Another important question is whether testing should cover other antibodies related to celiac disease and gluten. This is another question that requires further research.
In any elimination diet, there are really two main areas to think about: what do you eliminate and, just as important, what should you eat?
In a GFD, you'll need to avoid wheat, barley, and rye. Patients with celiac disease are required to avoid gluten completely. To completely avoid gluten, you must read labels. Gluten may be used in many unexpected foods, especially processed foods where it may be used as an additive.
It's also important to recognize that there are healthy GFDs and there are unhealthy GFDs. One of my friends with celiac disease started a GFD. And then, slowly, she began to gain weight.
That's one of the downsides of a GFD. For example, a friend had switched from whole wheat foods to white rice. Whole wheat is a great source of several important nutrients, especially fiber and antioxidants. White rice doesn't provide those nutrients, because some of the important nutrients have been stripped away. The fiber that's found in whole foods is an especially important nutrient, and it's known to help limit weight gain because it helps us feel full. Since these nutrients are so important, I usually recommend consulting with a nutritionist, who can help patients identify other sources of fiber and nutrients. Choosing brown rice is another great alternative.

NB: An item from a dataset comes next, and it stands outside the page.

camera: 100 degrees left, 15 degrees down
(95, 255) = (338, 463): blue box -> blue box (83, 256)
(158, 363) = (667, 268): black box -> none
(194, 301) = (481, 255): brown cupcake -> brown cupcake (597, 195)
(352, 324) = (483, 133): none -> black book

Many people who switch to a GFD find it challenging to find alternate healthy foods. They may find themselves relying on processed foods. Many gluten-free processed foods lack important nutrients, and some add in harmful levels of salt, sugar, and fat. This is an important pitfall of a GFD and one that you need to watch out for.
Which brings me to my most important point: A GFD diet may help some patients with psoriasis. But every single psoriasis patient, whether gluten-free or not, needs to be following one particular dietary pattern: a diet based on whole foods.

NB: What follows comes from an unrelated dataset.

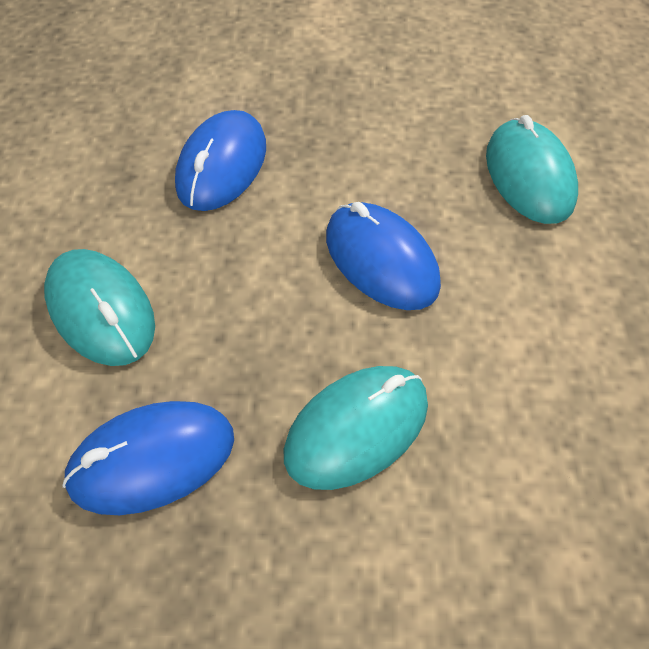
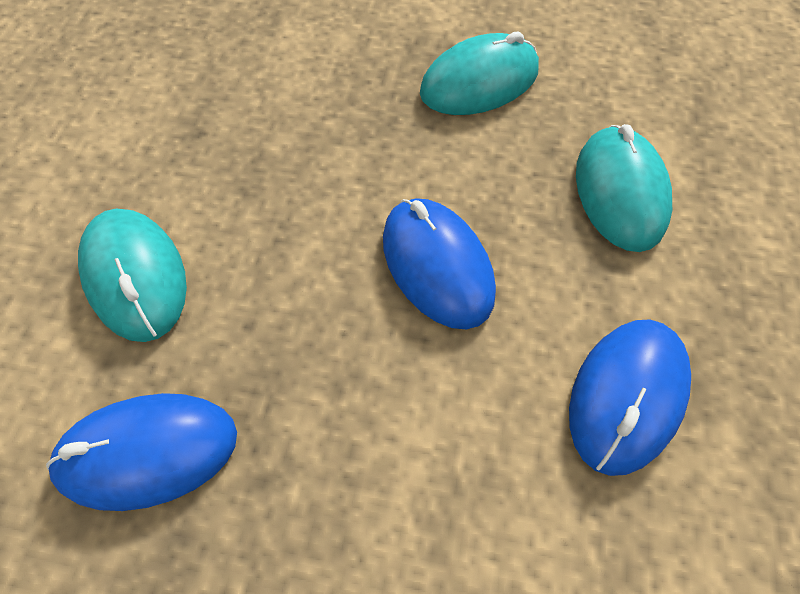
camera: 10 degrees right, 5 degrees up
(222, 166) = (295, 135): blue mouse -> blue mouse (626, 396)
(357, 428) = (368, 455): turquoise mouse -> turquoise mouse (479, 82)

Every patient with psoriasis needs a diet that emphasizes whole foods and limits processed foods. That's because multiple research studies have now found that patients with psoriasis have a higher risk of high blood pressure, diabetes, and heart disease.
A diet that emphasizes whole foods can help limit the risk of these associated conditions. There are many to choose from: a number of different eating patterns focus on whole foods. Two of the best-known are the Mediterranean diet and the DASH diet.
The Bottom Line: While some patients with psoriasis may benefit from a gluten-free diet, this applies only to a certain percentage of psoriasis patients. Since GFDs do have some potential downsides, experts recommend testing before you start a GFD. Experts also agree that the best diet for psoriasis (gluten-free or not) has a strong focus on whole foods.